To get to that point, we need to address some of the nontechnical as well as technical barriers to sharing of data, integration across departments and drive a culture from the top that really values data as a strategic asset. Currently healthcare systems are limited in their ability to improve because of lack of insights. You can’t improve what you can’t see.

Fast forward five years >>>

The connection between patients, care teams and data has been fundamental to delivering the best possible care and outcomes. We have seen the value of real-time, accurate data during Covid, supporting senior level decision makers in the day-to-day management of the crisis, and there is a clear case to extend this across the healthcare. My hope that in five years, is that data driven insights informs our healthcare system, both from a clinical and operational perspective, truly delivering better outcomes with a positive impact on cost of care

Within Ireland, the area of community health is one that has huge potential given Government investment and improving capacity in that area will address some of the demand on the acute system. The current technology landscape in that area is very limited and there is potential to leapfrog to a highly technology enabled environment for care teams and patients, without the challenge of legacy technical debt.
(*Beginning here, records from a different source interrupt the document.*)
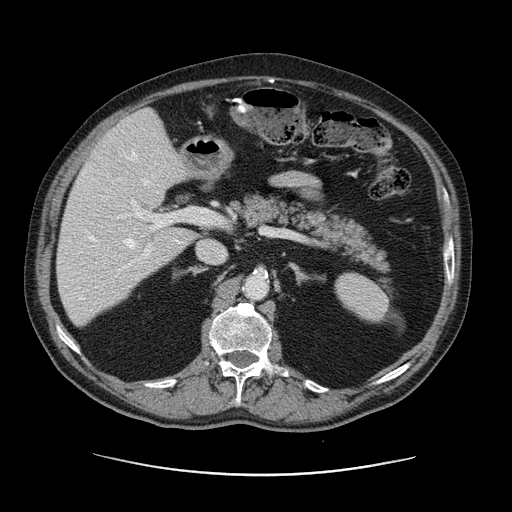
Contrast-enhanced abdominal CT, one axial slice. 120 kVp. Soft-tissue window (W 400 / L 40 HU). 512 × 512 image matrix, field of view 395 × 395 mm. Case-level facts recorded for this patient, not image findings: patient: male, age 87 years at operation; diagnosis: colorectal cancer liver metastases, imaged before liver resection.
Outlined on this slice (manually delineated by an expert):
- hepatic veins: bounding box (x1, y1, x2, y2) in pixels: (89, 151, 148, 248)
- liver: (57, 110, 195, 326)
- planned liver remnant (the part of the liver to remain after resection): (57, 186, 195, 326)
- portal vein (with intrahepatic branches): (79, 199, 203, 300)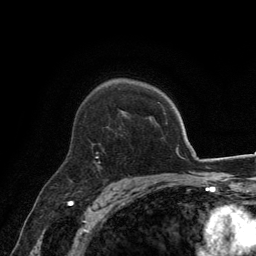
Breast MRI, one axial slice. Position 95 of 134 along the scan axis. Cropped to one breast. Dynamic contrast-enhanced series, time point 2 of 6 at this slice position (early post-contrast). 3 T. TE 2.8 ms, TR 7.7 ms. 1.2 mm slice thickness. 256 × 256 image matrix. Female patient.
Structures marked on this image (semi-automatic segmentation, software-assisted and operator-edited):
- enhancing-tissue mask used for the functional tumour volume (all voxels passing the contrast-enhancement thresholds inside the analysis volume; usually the tumour): box from (x=96, y=158) to (x=101, y=165) px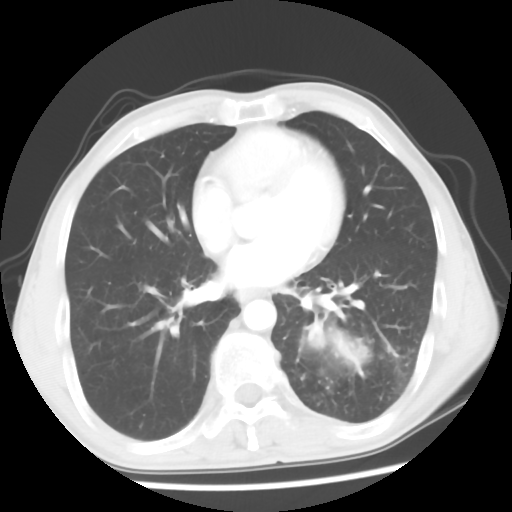
Chest CT, one axial slice. Reconstruction kernel STANDARD. Lung window (W 1500 / L -600 HU). 5 mm slice thickness. 512 × 512 image matrix. Male patient, age 60 years. Case-level facts recorded for this patient, not image findings: clinical TNM (as recorded): T4 N0 M0.
Outlined on this slice (rectangle marked by the reading radiologist):
- lung tumour (recorded histology: squamous cell carcinoma): bounding box [x1, y1, x2, y2] px = [304, 305, 384, 383]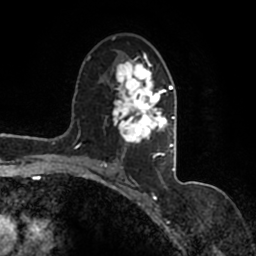
Breast MRI (dynamic contrast-enhanced), one axial slice. Slice 92 of 200 in the series (ordered by position). Cropped to one breast. Dynamic contrast-enhanced series, time point 2 of 7 at this slice position (early post-contrast). 1.5 T. TE 2.2 ms, TR 4.6 ms. 0.8 mm slice thickness. 256 × 256 image matrix, field of view 160 × 160 mm. Female patient.
Annotated regions visible in this slice (semi-automatic segmentation, software-assisted and operator-edited):
- enhancing-tissue mask used for the functional tumour volume (all voxels passing the contrast-enhancement thresholds inside the analysis volume; usually the tumour): box from (x=92, y=37) to (x=177, y=167) px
Additionally, I see the skills of clinicians and other healthcare professionals evolving, as more people need to understand the technology that
is driving change. We see much stronger technology adoption and positive impacts where healthcare professionals understand the capability
and potential of technology.

We need to accelerate this change and to support this, professionals need to be upskilled to enable the wider adoption of technology to ultimate improve the lives of citizens and patients.